__What is being asked__
Could you print each entry below verbatim while omitting the pictures?

__Available records__
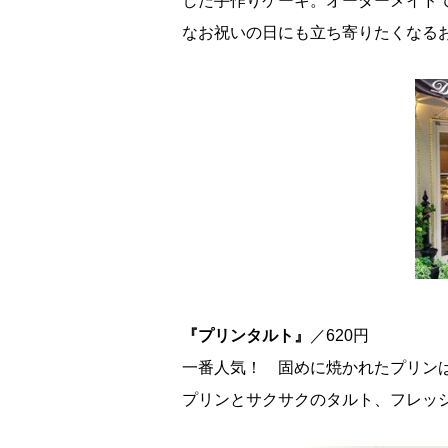
した手作りケーキ。オーダーメイド
なお祝いの日にも立ち寄りたくなる
『プリンタルト』
／620円
一番人気！ 固めに焼かれたプリン
プリンとサクサクのタルト、フレッ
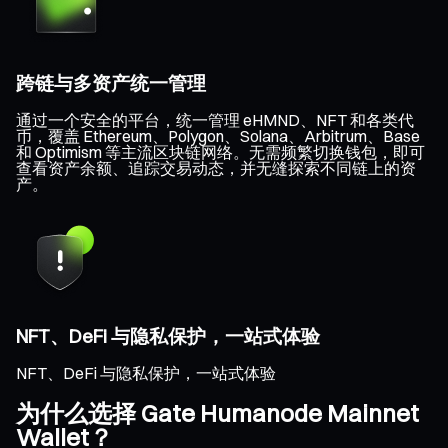
跨链与多资产统一管理
通过一个安全的平台，统一管理 eHMND、NFT 和各类代
币，覆盖 Ethereum、Polygon、Solana、Arbitrum、Base
和 Optimism 等主流区块链网络。无需频繁切换钱包，即可
查看资产余额、追踪交易动态，并无缝探索不同链上的资
产。
NFT、DeFi 与隐私保护，一站式体验
NFT、DeFi 与隐私保护，一站式体验
为什么选择 Gate Humanode Mainnet
Wallet？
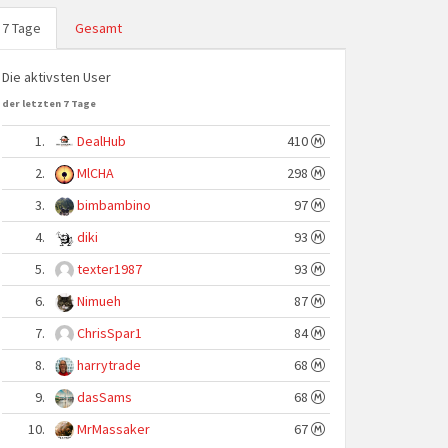
7 Tage
Gesamt
Die aktivsten User
der letzten 7 Tage
1.
DealHub
410
2.
MlCHA
298
3.
bimbambino
97
4.
diki
93
5.
texter1987
93
6.
Nimueh
87
7.
ChrisSpar1
84
8.
harrytrade
68
9.
dasSams
68
10.
MrMassaker
67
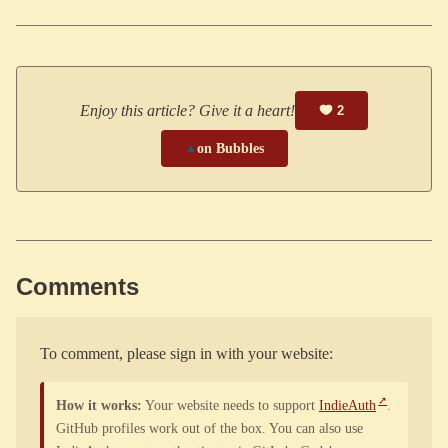
Enjoy this article? Give it a heart!
2
▲
on Bubbles
Comments
To comment, please sign in with your website:
How it works:
Your website needs to support
IndieAuth
.
GitHub profiles work out of the box. You can also use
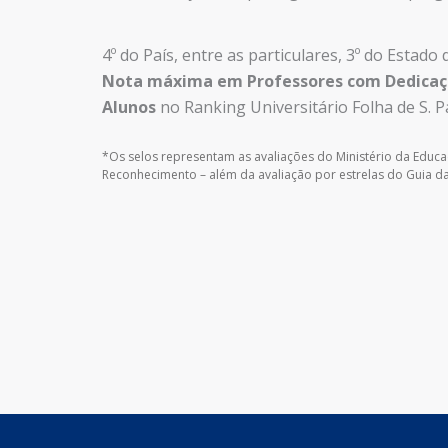
4º do País, entre as particulares, 3º do Estado 
Nota máxima em Professores com Dedicaçã
Alunos
no Ranking Universitário Folha de S. P
*Os selos representam as avaliações do Ministério da Educa
Reconhecimento – além da avaliação por estrelas do Guia da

__Expected answer__
した手作りケーキ。オーダーメイド
なお祝いの日にも立ち寄りたくなる
『プリンタルト』
／620円
一番人気！ 固めに焼かれたプリン
プリンとサクサクのタルト、フレッ
跨链与多资产统一管理
通过一个安全的平台，统一管理 eHMND、NFT 和各类代
币，覆盖 Ethereum、Polygon、Solana、Arbitrum、Base
和 Optimism 等主流区块链网络。无需频繁切换钱包，即可
查看资产余额、追踪交易动态，并无缝探索不同链上的资
产。
NFT、DeFi 与隐私保护，一站式体验
NFT、DeFi 与隐私保护，一站式体验
为什么选择 Gate Humanode Mainnet
Wallet？
7 Tage
Gesamt
Die aktivsten User
der letzten 7 Tage
1.
DealHub
410
2.
MlCHA
298
3.
bimbambino
97
4.
diki
93
5.
texter1987
93
6.
Nimueh
87
7.
ChrisSpar1
84
8.
harrytrade
68
9.
dasSams
68
10.
MrMassaker
67
Enjoy this article? Give it a heart!
2
▲
on Bubbles
Comments
To comment, please sign in with your website:
How it works:
Your website needs to support
IndieAuth
.
GitHub profiles work out of the box. You can also use
4º do País, entre as particulares, 3º do Estado 
Nota máxima em Professores com Dedicaçã
Alunos
no Ranking Universitário Folha de S. P
*Os selos representam as avaliações do Ministério da Educa
Reconhecimento – além da avaliação por estrelas do Guia da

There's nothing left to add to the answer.